Python ↔ Rust numerical parity verified to near floating-point precision:

| Output | Max Error | Mean Error |
|--------|-----------|------------|
| CLS embedding (768-d) | 3.04e-6 | 7.05e-7 |
| Patch embeddings (90×768) | 7.81e-6 | 1.08e-6 |

```bash
# Generate test vectors
python scripts/export_parity_vectors.py

# Run parity test
cargo test --release test_forward_parity_with_python -- --nocapture
```

## Project Structure

```
osf-rs/
├── src/
│   ├── lib.rs              # Public API
│   ├── config.rs           # Model configuration
│   ├── data.rs             # Input batch construction
│   ├── encoder.rs          # High-level encoder API
│   ├── weights.rs          # Safetensors weight loading
│   ├── model/
│   │   ├── vit.rs          # ViT with CLS token
│   │   ├── patch_embed.rs  # 1D/2D patch embedding
│   │   ├── transformer_block.rs
│   │   ├── attention.rs    # Multi-head self-attention
│   │   ├── feedforward.rs  # FFN (GELU)

> _What the task asks_
Please pick up the osf-rs project text after its last line and continue it.

> _Given entries_

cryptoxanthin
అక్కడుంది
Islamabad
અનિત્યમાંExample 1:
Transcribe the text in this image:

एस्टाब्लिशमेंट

> _Output of the exercise_
│   │   └── norm.rs         # LayerNorm
│   └── bin/
│       └── infer.rs        # CLI inference
├── examples/
│   ├── embed.rs            # Embedding extraction
│   └── benchmark.rs        # Latency benchmark
├── scripts/
│   ├── export_safetensors.py
│   ├── export_parity_vectors.py
│   └── generate_figures.py
├── bench.sh                # Full CPU+GPU benchmark runner
├── figures/                # Generated benchmark charts
└── tests/
    ├── forward_pass.rs     # Shape tests
    └── python_parity.rs    # Numerical parity
```

## Citation

Cite this repo:

```bibtex
@article{kosmyna2026osf,
  title={OSF Sleep Foundation Model — inference in Rust with Burn ML},
  author={Nataliya Kosmyna},
  year={2026}
}
```

and original work:

```bibtex
@article{shuai2026osf,
  title={OSF: On Pre-training and Scaling of Sleep Foundation Models},
  author={Shuai, Zitao and Xu, Zongzhe and Yang, David and Wang, Wei and Yang, Yuzhe},
  journal={arXiv preprint arXiv:2603.00190},
  year={2026}
}
```

## License

MIT — matching the original OSF-Base license.